Megan Corcoran, 7, reads a book to Siena the Spinone Italiano at Stratford Public Library. Photo Credit: Meredith Guinness
James Corcoran, 4, of Stratford reads to Drago the therapy dog at Stratford Public Library. Photo Credit: Meredith Guinness
Drago the therapy dog listens as Megan Corcoran, 7, practices her reading at Stratford Public Library, Photo Credit: Meredith Guinness

STRATFORD, Conn. — Drago may only be 10 years old, but he’s already teaching children to read.

Which is even more surprising when you consider…he’s a dog.

Every other week, Drago and Siena, 13, a pair of pure-bred Spinone Italianos, drop by the Stratford Public Library with their owner, Lauren Friedman, to listen as children practice their reading in a no-judgment zone.

Unlike teachers and well-meaning parents, the trained therapy dogs are content to simply listen as children — some of whom are learning English, too — practice sounding out new words and trying their hand at public speaking.

“If a child is struggling with reading, people are always correcting them, so they’re more self-conscious,” said Friedman. “Dogs don’t do that. They don’t care.”

As if to prove her point, Siena flopped down on her side as 7-year-old Megan Corcoran told her all about "Henry and Mudge" and their latest adventures, turning the book to show Siena the illustrations.

“I like dogs,” said Megan, who’s been coming to the Stratford program, associated with Therapy Dogs International, for a few years. “Sometimes they turn their heads.”

Her mom, Andrea, said she appreciates the effect the program has had on Megan and her little brother, 4-year-old James, who shows picture books to the dogs.

“Megan loves to be able to read to someone,” she said. “It’s a real confidence builder.”

The library has had a therapy dog reading program for at least 10 years, said Children’s Librarian Martha Simpson.

“A lot of children have anxiety about reading,” she said. “And the dogs are very, very laid back.”

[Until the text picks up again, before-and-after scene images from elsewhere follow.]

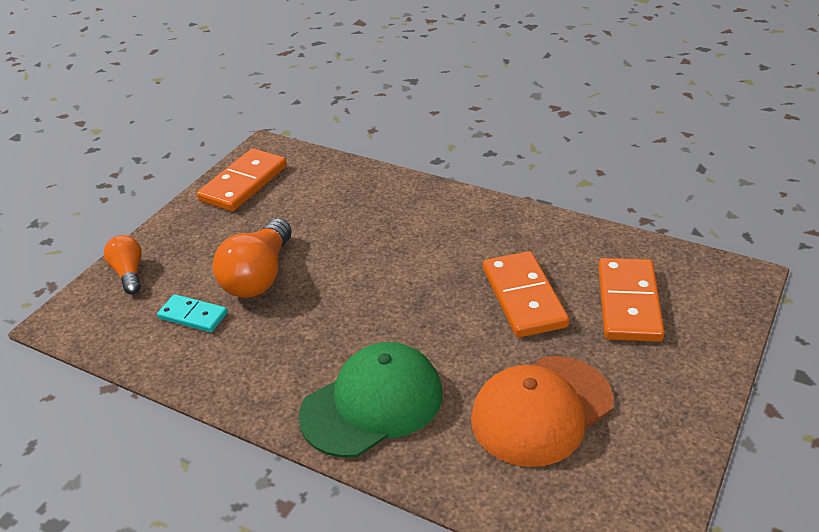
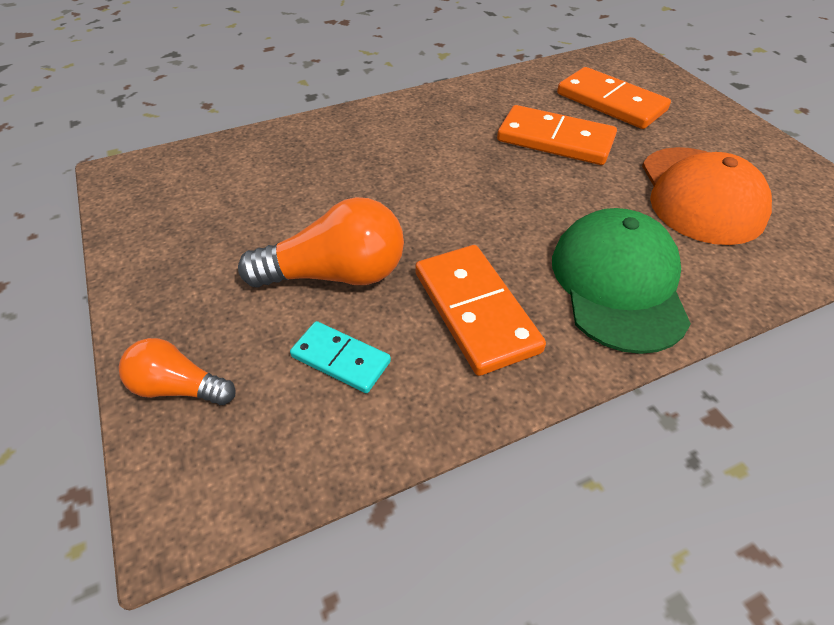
camera: 55 degrees left, 10 degrees up
(193, 316) = (340, 359): turquoise domino -> turquoise domino turned 60 degrees clockwise
(244, 183) = (156, 215): orange domino -> orange domino (475, 311)
(258, 276) = (336, 274): orange light bulb -> orange light bulb turned 60 degrees counterclockwise

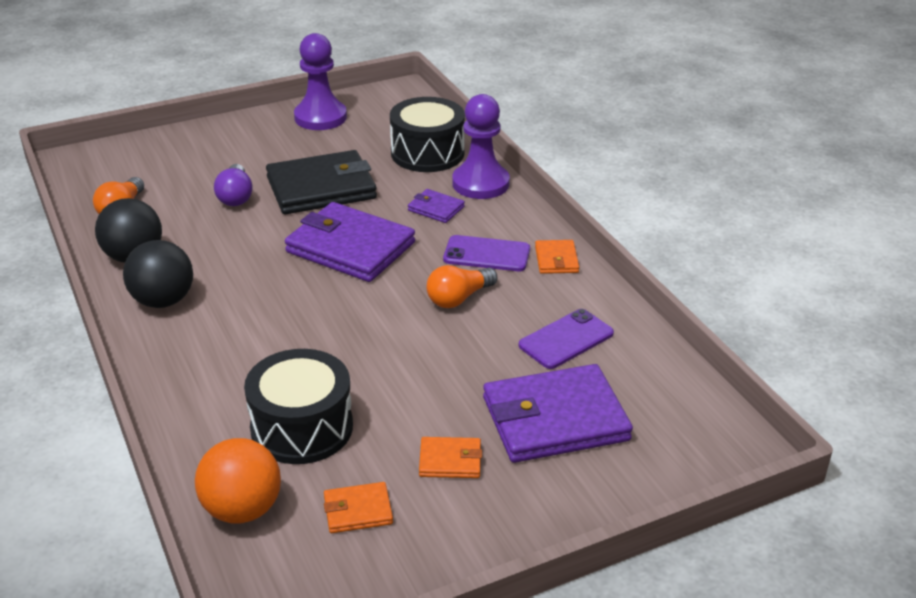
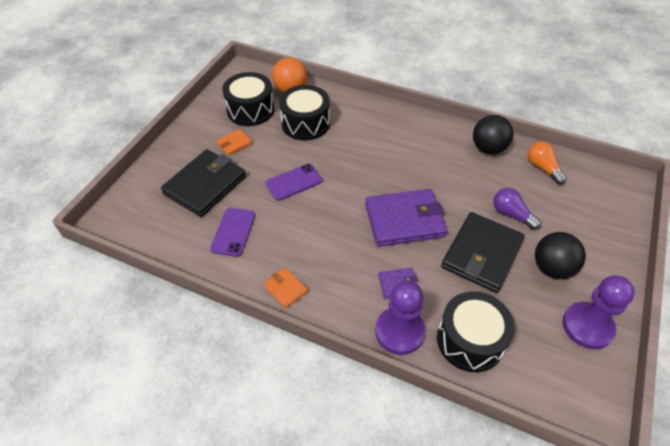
camera: 140 degrees right, 15 degrees up
(163, 301) = (438, 137): black ball -> black ball (552, 268)
(358, 510) = (250, 110): orange wallet -> black drum
(459, 298) = (311, 223): orange light bulb -> none
(487, 254) = (329, 265): purple phone -> purple phone (294, 182)
(555, 419) = (205, 185): purple wallet -> black wallet

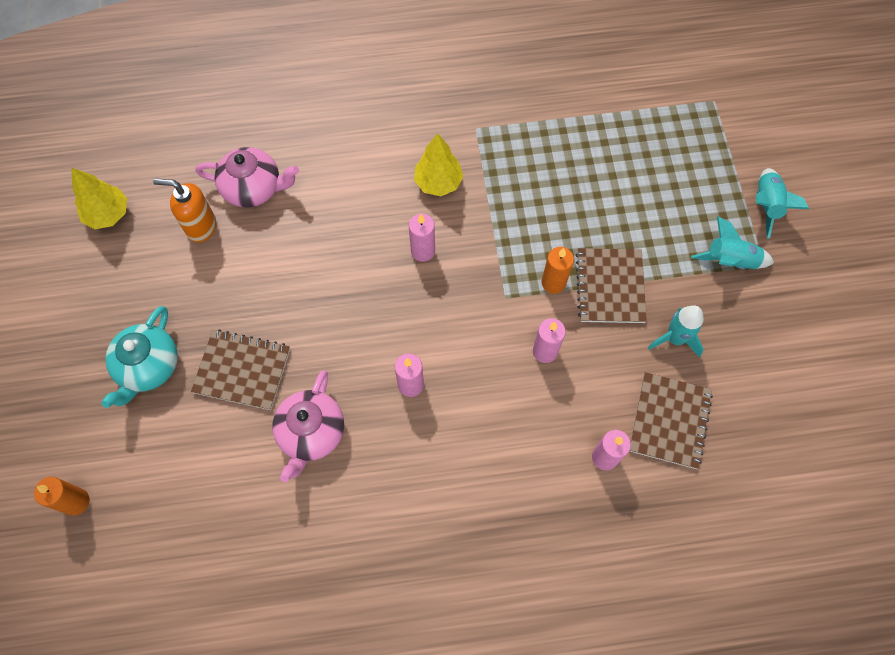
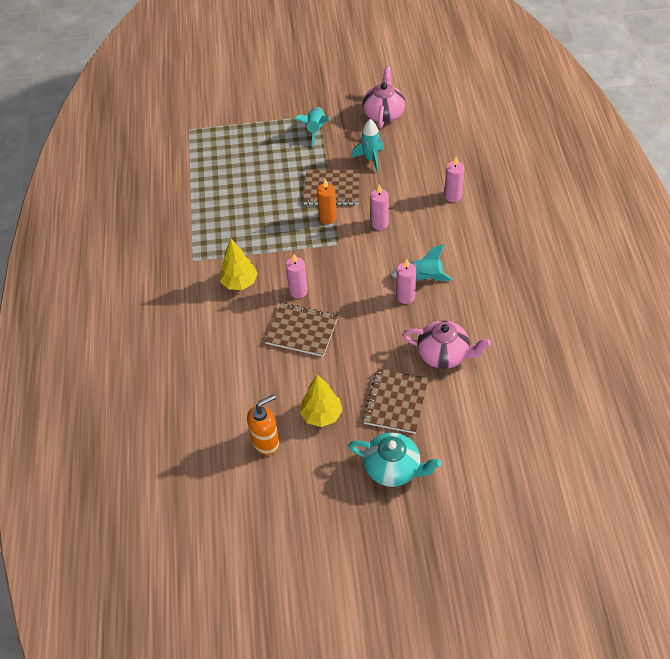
camera: 85 degrees left, 15 degrees down
(76, 502) = (508, 507): orange candle -> none
(108, 214) = (247, 518): yellow tree -> yellow tree (321, 415)
(201, 227) = (266, 442): orange soap dispenser -> orange soap dispenser turned 135 degrees counterclockwise
(253, 188) = (231, 406): pink teapot -> pink teapot (384, 113)
(669, 421) = (427, 165): brown notebook -> brown notebook (302, 331)
(766, 205) = (275, 110): turquoise rocket -> turquoise rocket (422, 278)

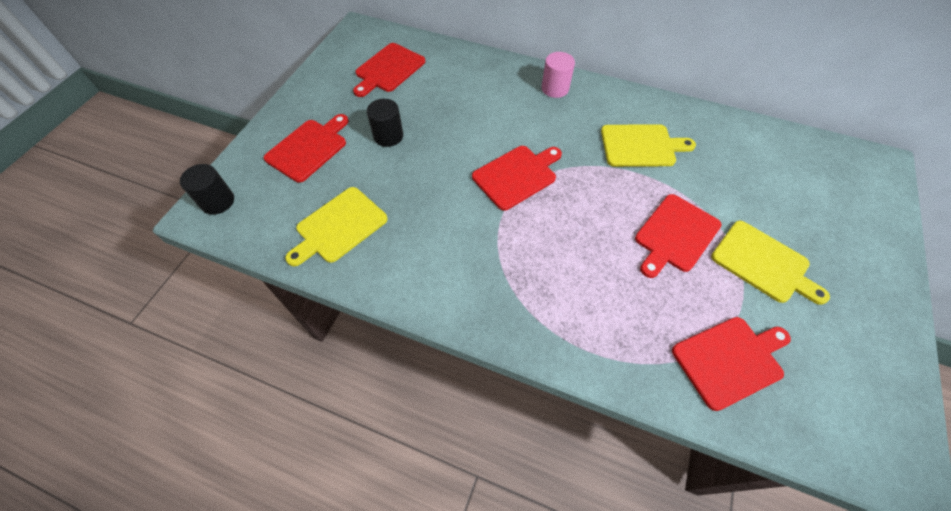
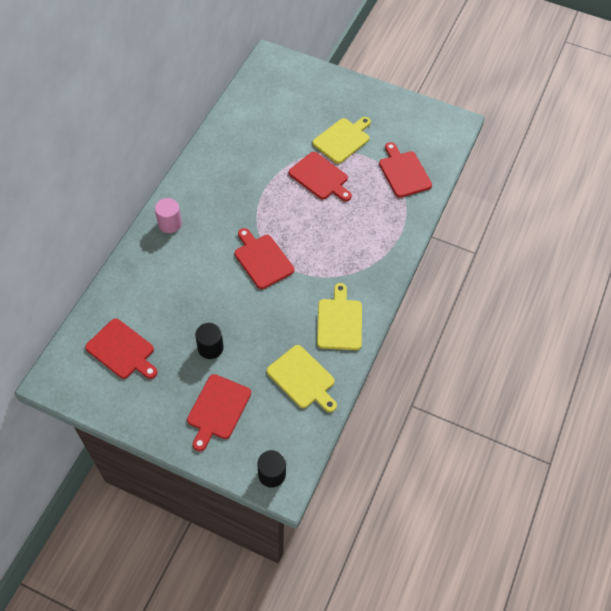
camera: 90 degrees left, 0 degrees up
(309, 148) = (218, 409): red cutting board -> red cutting board turned 105 degrees counterclockwise
(641, 146) = (240, 179): yellow cutting board -> yellow cutting board (339, 321)

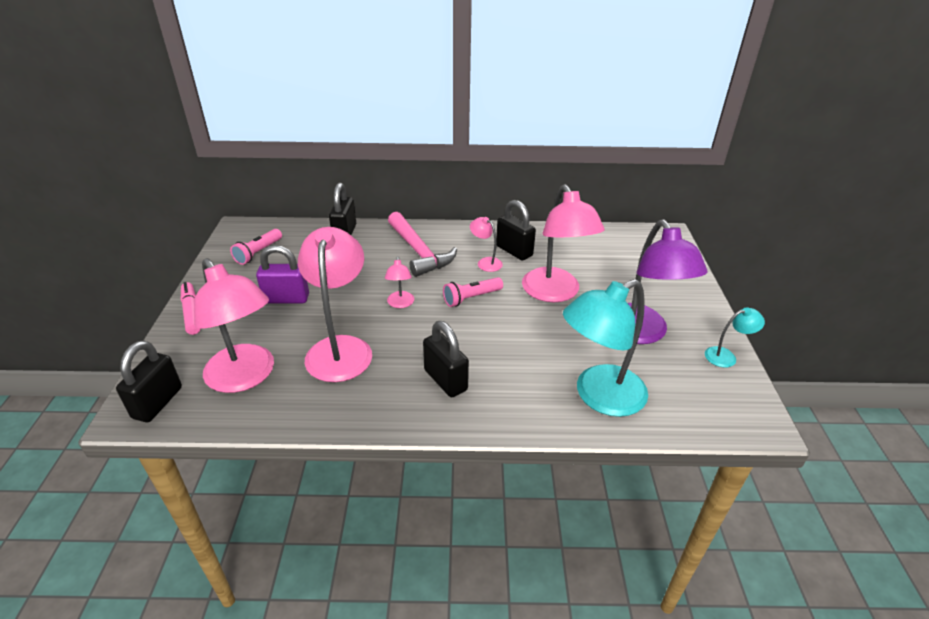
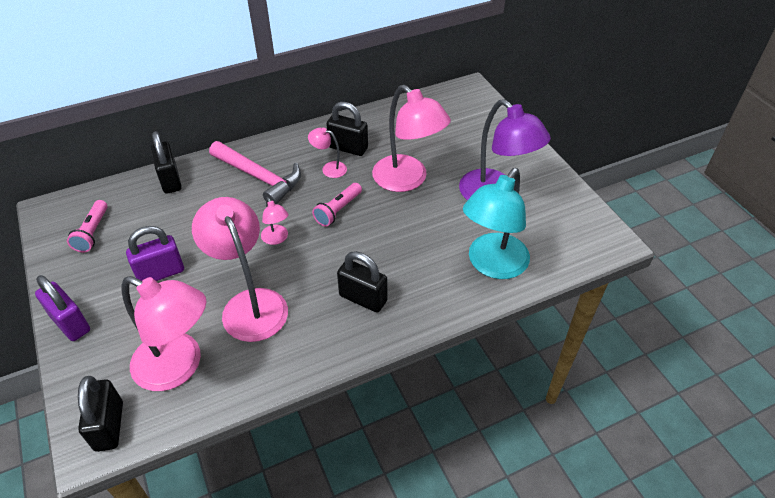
camera: 25 degrees left, 10 degrees up
(191, 313) = (70, 323): pink marker -> purple padlock
(726, 356) = (567, 193): turquoise lamp -> none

That may be due to experience. Drago and Siena are frequent visitors to assisted living facilities, the Veterans Hospital, nursing homes and schools, Friedman said. Drago received an ACE award from the American Kennel Club for his therapy work in the aftermath of the Sandy Hook tragedy in Newtown, she said.

Friedman volunteers her time and the dogs seem to enjoy the 15-minute, one-on-one sessions with each child.

“It’s a good thing to do, it makes people happy and it helps children,” she said.